I draw on Michel Foucault's conceptualization of the connection between the deployment of sexuality and biopolitics; on Afsaneh Najmabadi's study of Iranian modernity through a historicization of sexual practices and norms; on Adonis’s discussion of the role of the Sufis in instigating modernity; and on Jacques Rancière’s theorization of dissensus as essential to modernity.
-
Suleiman Hodali
Once a province of Islamic rule, Malta has since and long before been a central locus of imperial administration and trade across the Mediterranean.

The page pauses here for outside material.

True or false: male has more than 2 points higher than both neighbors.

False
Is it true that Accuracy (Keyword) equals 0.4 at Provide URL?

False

A site of conquest both symbolic as well as material, absorbed under the suzerainty of the British empire from 1800 through the Second World War, the Mediterranean islands simultaneously housed one of the first major Arabic printing presses, put to use predominantly by Arab Christians who traveled with Protestant missionaries to work on biblical translations.

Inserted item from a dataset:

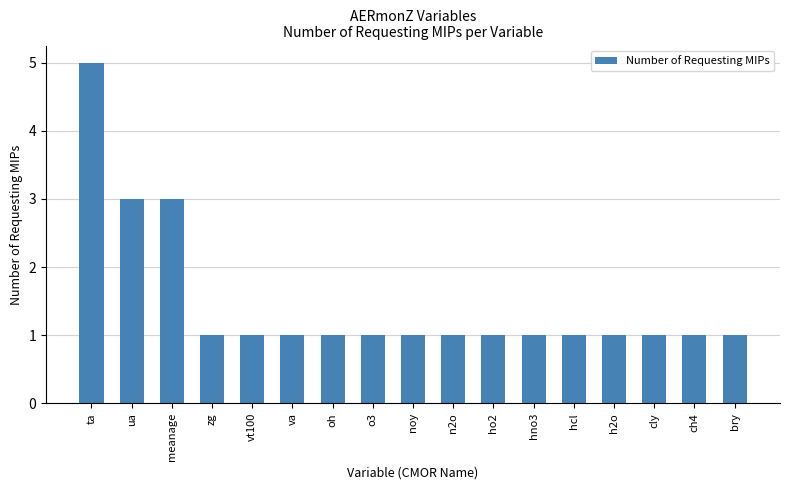

What is the ratio of the value at h2o to the value at oh?

1.0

Upon conversion to Protestantism––and following his brother’s martyrdom at the hands of Maronite church authorities––Aḥmad Fāris Shidyāq was exiled by local patriarchs and sailed with American missionaries to Alexandria before arriving in Malta where he spent 14 years as professor, Arabic translator of the Bible, and printer. Traveling thereafter to England, Paris, Tunisia and Istanbul, he worked as professor, publisher, translator and editor. A prolific writer of lexicography, grammatology, fiction, journalism and travelogues, among Shidyāq's writings is a work on Malta, al-Wāsiṭah fī aḥwāl Māliṭah, which provides an ethnography of the two islands, with particular attention to the Maltese language as a “corrupted” dialect of Arabic.

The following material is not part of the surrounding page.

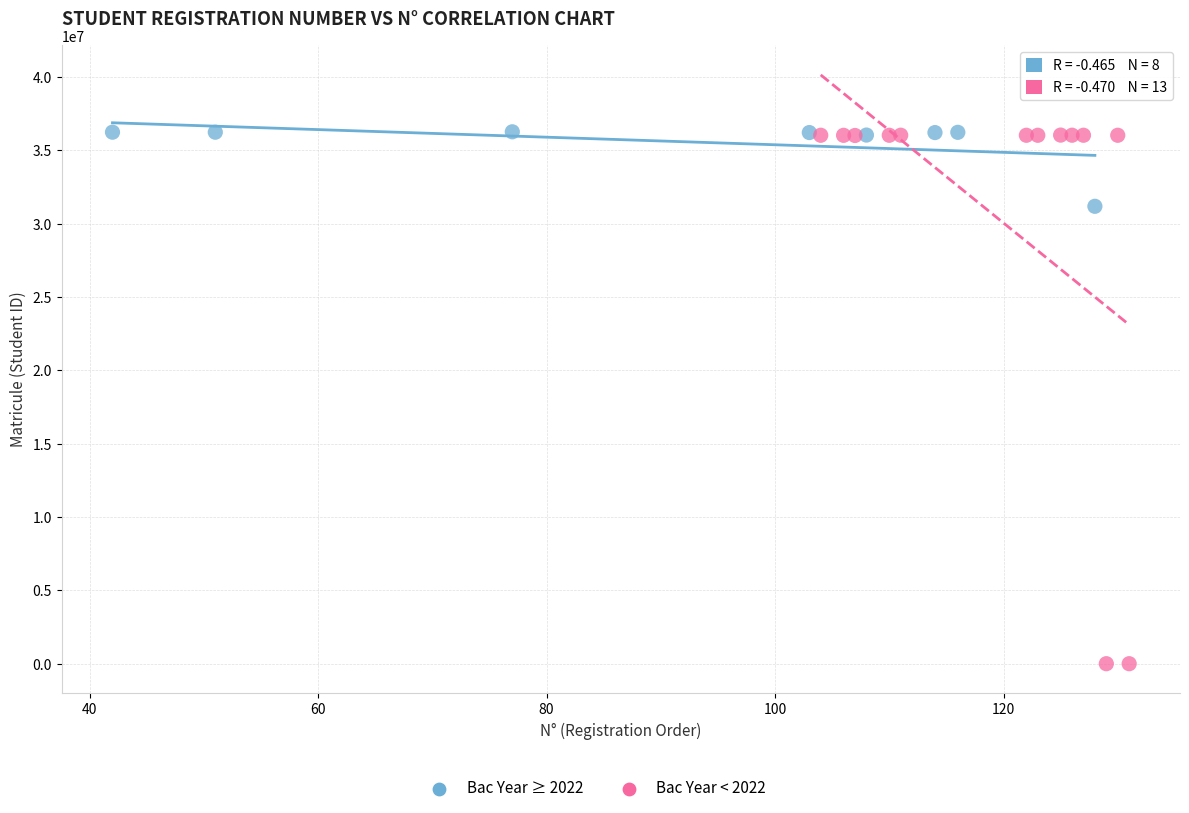

Which series has the largest Y range (max minus min)?

Bac Year < 2022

Considering his study of Maltese alongside his more general philological writings, this paper outlines a methodology of Shidyāq's linguistic and analytical practices that historically situates his work between pre-modern Arabic philological traditions about which he was demonstrably erudite, and the bustling contemporary fields of European comparative linguistics, with which he was similarly familiar. While much of these writings contain elitist invective––attacking the Maltese people with crude generalizations about "moral character" and social "peculiarities"––Shidyāq provides a cursory dialectology of Maltese, speculating diachronically for its "corrupted" phonological transmogrifications from a heuristic conception of a pure Arabic language (al-fuṣḥā). Anticipating many arguments to come, I argue that Shidyāq situates the space and language practices of Malta, both literally and figuratively, to reflect on the threats presented by the projects of European empire to the history and future of Arabic language and civilization.